The American Journal of Obstetrics and Gynecology published an article in the May 2010 edition that is noteworthy of discussion. Although vitamin D has been around since time immemorial, recent studies have suggested that the American intake is insufficient. Although the Recommended Dietary Allowances (RDA) originally suggested a daily intake of 200 International Units (IU) until age 50 and 400 IU thereafter, these recommendations might change in the near future.
Vitamin D is fat soluble and is important in the metabolism of calcium. For pregnant women calcium is extremely important because it supports the developing fetal skeleton. Sun exposure, skin pigmentation, diet and obesity can affect the amount of vitamin D that one receives. In the United States, vitamin D deficiency is estimated to occur in 5-50% of pregnant women. Why is this important? Because vitamin D deficiency has been associated with an increased risk of pre-eclampsia, bone loss, poor weight gain, gestational diabetes and small babies. African American women also have a higher incidence of vitamin D deficiency because of their increased pigment. Breast-fed babies from vitamin D deficient mothers may occasionally exhibit life-threatening conditions such as seizures and enlarged hearts (aka dilated cardiomyopathy). In the third trimester, the demand for calcium increases for the fetus because of the mineralization of its skeleton.
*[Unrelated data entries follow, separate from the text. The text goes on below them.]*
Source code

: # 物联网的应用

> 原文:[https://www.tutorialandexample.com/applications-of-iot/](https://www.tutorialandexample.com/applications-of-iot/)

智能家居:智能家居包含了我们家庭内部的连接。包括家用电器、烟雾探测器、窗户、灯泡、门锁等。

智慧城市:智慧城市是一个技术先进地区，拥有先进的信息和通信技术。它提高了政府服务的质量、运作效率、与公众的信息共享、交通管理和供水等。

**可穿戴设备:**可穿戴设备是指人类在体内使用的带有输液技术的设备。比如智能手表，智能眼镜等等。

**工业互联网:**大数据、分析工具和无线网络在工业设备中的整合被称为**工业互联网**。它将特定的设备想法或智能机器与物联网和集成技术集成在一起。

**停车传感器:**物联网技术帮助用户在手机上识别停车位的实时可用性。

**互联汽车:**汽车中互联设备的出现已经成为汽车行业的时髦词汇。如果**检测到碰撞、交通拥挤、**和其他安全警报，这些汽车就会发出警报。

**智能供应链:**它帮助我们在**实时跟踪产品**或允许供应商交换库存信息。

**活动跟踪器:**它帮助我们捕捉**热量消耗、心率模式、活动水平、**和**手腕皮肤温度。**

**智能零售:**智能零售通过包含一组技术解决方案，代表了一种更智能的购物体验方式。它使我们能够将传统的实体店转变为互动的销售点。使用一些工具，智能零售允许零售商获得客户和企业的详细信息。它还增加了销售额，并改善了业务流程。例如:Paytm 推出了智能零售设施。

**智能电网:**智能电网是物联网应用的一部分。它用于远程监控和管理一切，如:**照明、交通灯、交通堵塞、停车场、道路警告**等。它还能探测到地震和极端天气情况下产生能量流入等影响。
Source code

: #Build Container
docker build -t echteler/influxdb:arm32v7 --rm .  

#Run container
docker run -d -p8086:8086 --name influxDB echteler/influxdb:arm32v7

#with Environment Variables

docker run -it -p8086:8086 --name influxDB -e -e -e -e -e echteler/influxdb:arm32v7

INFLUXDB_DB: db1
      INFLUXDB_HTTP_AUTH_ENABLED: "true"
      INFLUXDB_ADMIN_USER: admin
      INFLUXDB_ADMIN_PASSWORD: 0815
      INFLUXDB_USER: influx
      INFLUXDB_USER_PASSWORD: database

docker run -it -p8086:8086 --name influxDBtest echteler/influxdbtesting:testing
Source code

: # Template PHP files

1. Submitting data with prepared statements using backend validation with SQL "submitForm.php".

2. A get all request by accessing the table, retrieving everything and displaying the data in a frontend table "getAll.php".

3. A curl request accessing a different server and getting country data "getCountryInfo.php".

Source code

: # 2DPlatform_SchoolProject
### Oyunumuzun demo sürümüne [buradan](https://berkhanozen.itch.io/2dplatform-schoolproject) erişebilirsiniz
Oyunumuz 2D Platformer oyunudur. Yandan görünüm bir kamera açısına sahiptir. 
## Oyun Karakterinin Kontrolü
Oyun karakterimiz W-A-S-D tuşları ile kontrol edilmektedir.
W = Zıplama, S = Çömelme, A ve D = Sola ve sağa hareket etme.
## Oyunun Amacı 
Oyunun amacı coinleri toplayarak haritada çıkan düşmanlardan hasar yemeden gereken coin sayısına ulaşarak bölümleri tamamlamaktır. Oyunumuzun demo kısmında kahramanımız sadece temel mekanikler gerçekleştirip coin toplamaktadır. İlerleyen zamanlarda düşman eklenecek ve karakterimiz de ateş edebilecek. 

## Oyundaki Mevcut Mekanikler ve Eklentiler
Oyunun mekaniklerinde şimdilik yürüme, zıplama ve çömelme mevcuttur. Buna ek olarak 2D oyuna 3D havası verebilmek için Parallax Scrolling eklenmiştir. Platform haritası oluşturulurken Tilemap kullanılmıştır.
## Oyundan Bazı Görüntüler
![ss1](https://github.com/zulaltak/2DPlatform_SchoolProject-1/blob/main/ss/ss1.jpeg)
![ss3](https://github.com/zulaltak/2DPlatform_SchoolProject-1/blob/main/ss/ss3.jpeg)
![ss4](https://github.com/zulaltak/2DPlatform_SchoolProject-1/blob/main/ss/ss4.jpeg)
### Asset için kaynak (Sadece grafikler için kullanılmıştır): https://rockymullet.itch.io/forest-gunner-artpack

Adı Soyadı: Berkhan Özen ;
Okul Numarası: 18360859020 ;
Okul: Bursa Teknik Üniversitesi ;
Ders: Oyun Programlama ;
In November of 2008, the American Academy of Pediatrics recommends that exclusively breast-fed infants receive vitamin supplements that include 400 IU of vitamin D daily from birth until adolescence. Although pregnant women can receive vitamin D through fortified cereals and prenatal vitamins, the 400 IU standard dose might not be enough. At present, prenatal care does not include monitoring vitamin D levels which is unfortunate because a deficiency detected could be easily treated.
Further studies are needed to determine exactly how much vitamin D is really necessary for pregnant women to consume and there are also medical studies that suggest women who desire children begin taking vitamin D a few months before becoming pregnant in order to have sufficient levels in the first trimester. Perhaps it’s time for pregnant women to bring up the discussion of vitamin D supplementation and monitoring during their prenatal visits.
A healthy pregnancy doesn’t just happen. It takes a smart mother who knows what to do.